Figure 5. Model of chromosomal 15q13.3 evolution

Based on comparisons to outgroup primates, we propose a simpler human ancestral organization (Hα₁)—a configuration that is found enriched in contemporary African populations. A 510 kbp duplicative transposition from BP5 to BP4 (α and β duplications) occurred potentially in a palindromic configuration (Hα₂), followed by an inversion of β at BP4 (Hα₂β_inv) between 700–900 thousand years ago. NAHR within BP5 leads to tandemization of the 510 kbp duplication (Hα₃) and larger configurations primarily in East Asian populations. Approximately 500 thousand years ago, the 1.8 Mbp γ inversion independently rearranged to the Hα₁γ_inv inverted haplotype.

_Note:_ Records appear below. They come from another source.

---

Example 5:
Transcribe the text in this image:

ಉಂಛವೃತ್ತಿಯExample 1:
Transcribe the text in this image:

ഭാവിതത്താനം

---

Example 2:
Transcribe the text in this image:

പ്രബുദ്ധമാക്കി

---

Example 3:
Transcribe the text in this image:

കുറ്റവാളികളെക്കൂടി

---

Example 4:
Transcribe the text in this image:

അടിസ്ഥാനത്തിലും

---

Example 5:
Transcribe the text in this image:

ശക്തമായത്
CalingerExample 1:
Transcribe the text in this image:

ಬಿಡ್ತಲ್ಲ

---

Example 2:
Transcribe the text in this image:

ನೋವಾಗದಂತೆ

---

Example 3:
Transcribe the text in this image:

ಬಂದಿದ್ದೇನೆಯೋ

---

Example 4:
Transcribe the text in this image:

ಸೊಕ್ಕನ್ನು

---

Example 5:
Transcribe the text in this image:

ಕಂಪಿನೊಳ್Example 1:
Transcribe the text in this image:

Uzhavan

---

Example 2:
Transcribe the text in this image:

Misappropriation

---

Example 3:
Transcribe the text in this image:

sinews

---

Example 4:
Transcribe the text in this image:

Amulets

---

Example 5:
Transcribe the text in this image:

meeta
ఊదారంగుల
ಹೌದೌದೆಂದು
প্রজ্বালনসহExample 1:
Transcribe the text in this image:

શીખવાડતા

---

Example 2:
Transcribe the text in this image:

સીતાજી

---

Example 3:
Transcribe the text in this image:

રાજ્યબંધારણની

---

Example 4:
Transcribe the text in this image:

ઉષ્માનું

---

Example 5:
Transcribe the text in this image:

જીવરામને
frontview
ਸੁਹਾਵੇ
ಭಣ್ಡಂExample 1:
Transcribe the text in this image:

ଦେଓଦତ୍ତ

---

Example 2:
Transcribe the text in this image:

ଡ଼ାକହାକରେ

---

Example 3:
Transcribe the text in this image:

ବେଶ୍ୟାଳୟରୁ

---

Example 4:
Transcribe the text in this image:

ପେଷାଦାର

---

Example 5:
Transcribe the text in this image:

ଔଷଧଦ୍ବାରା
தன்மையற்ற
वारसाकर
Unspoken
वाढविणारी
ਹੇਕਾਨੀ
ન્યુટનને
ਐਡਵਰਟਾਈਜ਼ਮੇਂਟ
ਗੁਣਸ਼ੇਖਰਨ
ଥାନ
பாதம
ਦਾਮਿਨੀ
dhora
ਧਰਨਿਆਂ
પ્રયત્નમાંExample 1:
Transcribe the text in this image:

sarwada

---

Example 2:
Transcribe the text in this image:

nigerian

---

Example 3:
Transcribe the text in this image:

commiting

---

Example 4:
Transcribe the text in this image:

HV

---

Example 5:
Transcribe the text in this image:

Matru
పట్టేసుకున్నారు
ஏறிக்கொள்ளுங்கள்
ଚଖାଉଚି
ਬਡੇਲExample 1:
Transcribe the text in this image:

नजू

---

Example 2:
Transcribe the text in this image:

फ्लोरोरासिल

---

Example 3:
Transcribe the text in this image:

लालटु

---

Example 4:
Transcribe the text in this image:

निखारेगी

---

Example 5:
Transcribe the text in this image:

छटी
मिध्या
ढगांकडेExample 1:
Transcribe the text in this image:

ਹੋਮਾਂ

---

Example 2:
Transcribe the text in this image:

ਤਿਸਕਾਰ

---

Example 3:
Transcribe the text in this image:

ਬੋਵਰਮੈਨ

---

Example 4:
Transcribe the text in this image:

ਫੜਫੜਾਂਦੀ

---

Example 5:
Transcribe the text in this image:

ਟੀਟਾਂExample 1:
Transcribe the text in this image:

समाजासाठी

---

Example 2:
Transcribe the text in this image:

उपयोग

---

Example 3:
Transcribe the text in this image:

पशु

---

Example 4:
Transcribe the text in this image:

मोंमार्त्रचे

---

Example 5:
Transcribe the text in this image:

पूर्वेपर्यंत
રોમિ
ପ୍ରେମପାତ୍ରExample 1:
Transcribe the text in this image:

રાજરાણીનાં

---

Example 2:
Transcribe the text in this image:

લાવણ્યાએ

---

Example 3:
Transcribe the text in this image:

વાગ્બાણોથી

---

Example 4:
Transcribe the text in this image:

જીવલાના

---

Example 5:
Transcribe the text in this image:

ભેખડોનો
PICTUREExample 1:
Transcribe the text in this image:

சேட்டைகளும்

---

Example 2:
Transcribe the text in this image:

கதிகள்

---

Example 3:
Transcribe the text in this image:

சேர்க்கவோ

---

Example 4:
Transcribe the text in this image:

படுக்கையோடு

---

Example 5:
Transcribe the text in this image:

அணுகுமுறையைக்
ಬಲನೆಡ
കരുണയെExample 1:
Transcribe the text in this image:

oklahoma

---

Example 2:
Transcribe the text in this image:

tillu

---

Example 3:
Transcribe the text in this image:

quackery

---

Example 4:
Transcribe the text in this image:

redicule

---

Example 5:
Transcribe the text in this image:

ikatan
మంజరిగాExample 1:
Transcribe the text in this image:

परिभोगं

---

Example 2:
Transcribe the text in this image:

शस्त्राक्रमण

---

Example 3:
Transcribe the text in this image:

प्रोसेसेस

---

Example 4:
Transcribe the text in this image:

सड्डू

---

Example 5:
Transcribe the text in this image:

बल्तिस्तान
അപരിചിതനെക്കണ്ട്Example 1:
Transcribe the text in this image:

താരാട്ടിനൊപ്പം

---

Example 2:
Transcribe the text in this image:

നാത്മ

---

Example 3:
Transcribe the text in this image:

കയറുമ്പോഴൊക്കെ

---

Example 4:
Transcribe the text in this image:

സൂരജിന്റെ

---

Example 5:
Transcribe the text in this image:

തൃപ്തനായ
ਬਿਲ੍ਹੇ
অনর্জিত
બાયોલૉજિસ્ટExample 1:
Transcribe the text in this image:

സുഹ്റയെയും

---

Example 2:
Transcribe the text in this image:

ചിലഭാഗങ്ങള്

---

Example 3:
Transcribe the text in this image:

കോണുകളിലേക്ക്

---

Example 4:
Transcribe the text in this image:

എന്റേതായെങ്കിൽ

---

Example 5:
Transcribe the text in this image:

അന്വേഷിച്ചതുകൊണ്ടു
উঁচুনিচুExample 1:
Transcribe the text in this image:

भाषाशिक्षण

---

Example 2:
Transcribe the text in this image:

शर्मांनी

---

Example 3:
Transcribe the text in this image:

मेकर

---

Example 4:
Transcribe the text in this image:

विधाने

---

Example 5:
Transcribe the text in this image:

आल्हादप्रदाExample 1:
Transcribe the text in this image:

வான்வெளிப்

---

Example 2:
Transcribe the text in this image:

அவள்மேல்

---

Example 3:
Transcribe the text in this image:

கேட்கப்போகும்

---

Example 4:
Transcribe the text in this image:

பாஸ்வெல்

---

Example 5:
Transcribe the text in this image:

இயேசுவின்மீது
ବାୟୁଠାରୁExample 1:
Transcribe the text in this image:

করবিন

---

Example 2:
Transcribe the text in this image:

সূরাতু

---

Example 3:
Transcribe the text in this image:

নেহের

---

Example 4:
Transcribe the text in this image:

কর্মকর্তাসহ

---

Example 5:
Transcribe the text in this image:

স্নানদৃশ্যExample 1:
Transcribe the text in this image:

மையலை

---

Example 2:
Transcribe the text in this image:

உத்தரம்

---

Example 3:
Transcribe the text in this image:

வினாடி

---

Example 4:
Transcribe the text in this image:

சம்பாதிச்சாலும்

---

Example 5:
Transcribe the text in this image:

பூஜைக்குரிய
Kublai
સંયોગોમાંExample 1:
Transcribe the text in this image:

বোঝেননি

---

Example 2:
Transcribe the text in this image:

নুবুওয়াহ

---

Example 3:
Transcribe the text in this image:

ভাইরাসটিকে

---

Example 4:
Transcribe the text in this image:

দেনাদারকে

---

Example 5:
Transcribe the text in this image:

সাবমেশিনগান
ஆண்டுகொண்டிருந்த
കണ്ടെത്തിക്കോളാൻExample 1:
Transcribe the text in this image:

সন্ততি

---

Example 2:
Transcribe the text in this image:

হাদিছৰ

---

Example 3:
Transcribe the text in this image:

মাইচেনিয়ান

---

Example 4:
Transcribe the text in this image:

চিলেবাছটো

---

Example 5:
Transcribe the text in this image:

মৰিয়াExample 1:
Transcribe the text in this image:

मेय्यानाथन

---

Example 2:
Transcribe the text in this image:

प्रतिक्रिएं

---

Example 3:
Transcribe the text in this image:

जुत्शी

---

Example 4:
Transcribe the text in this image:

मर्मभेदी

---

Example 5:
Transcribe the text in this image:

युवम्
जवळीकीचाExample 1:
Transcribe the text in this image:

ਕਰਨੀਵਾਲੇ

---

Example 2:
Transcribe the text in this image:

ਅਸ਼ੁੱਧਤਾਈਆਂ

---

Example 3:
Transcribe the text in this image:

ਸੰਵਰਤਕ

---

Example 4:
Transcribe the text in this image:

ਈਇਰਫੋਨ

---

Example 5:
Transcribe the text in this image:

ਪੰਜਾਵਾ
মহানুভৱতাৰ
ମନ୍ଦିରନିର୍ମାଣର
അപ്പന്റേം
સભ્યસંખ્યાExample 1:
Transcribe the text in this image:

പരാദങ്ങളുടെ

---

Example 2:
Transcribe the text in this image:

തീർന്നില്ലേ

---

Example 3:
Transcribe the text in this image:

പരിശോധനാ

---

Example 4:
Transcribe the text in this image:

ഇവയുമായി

Figure 6. 15q13.3 microdeletion breakpoints analysis

Array CGH data for two 15q13.3 microdeletion patient samples are mapped against the GRCh37 human reference. The microdeletion breakpoints map within a 500 kbp region (yellow boxes) where both α and β SDs are mapping. Digital comparative genomic hybridization (dCGH) was used to detect regions of gain or loss in probands (p1) compared to their parents (mo, mother; fa, father). The method measures differences in Illumina sequence read-depth compared to a reference genome to define sites of copy number variation. Paralog-specific read-depth analysis in each proband and their parents was performed at all sites where both parents had the expected copy number of 2. This allowed us to refine proband 13647.p1 breakpoints to a 13 kbp segment and proband 13301.p1 breakpoints to a 30 kbp between BP4 and BP5 (red boxes). The two probands have different breakpoints but in both cases the breakpoints map at or adjacent to the GOLGA8 repeats.

Figure 7. Summary of 15q13.3 rearrangements mediated by GOLGA8 repeats

Shown are eight independent rearrangements at the 15q13.3 region. Colored boxes indicate the breakpoints identified for each rearrangement (Supplementary Table 10). The size and the percent of similarity of the paralogous sequences at the rearrangement breakpoints are shown.